• Exercise materials:
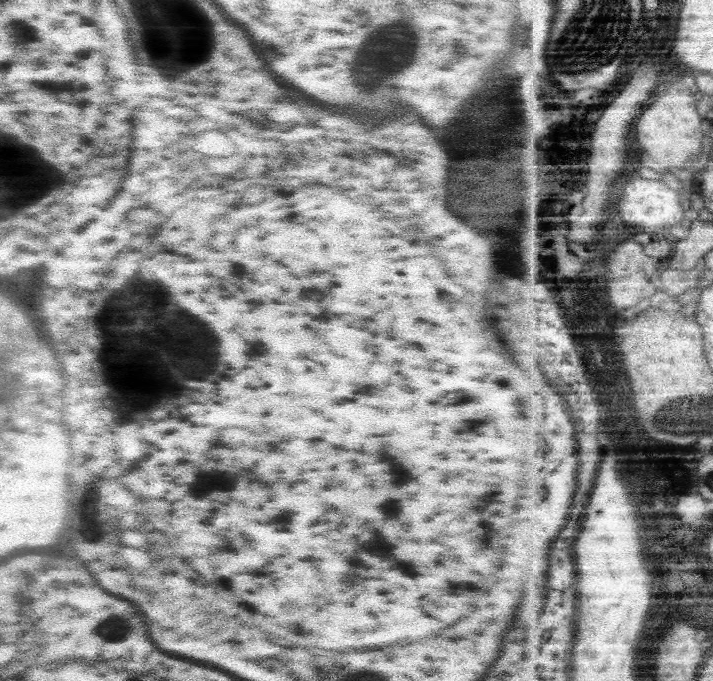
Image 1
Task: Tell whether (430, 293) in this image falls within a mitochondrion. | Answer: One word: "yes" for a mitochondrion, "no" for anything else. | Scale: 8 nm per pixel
no

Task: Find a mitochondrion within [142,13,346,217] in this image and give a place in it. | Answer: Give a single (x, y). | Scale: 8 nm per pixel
(177, 67)

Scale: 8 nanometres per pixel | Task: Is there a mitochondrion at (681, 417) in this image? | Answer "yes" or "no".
yes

• Goal of the exercise: All lines from the line holding "Task: Find a" through the end of the records above need to be transcribed exactly, and no other text should appear.

• Answer box:
Task: Find a mitochondrion within [142,13,346,217] in this image and give a place in it. | Answer: Give a single (x, y). | Scale: 8 nm per pixel
(177, 67)

Scale: 8 nanometres per pixel | Task: Is there a mitochondrion at (681, 417) in this image? | Answer "yes" or "no".
yes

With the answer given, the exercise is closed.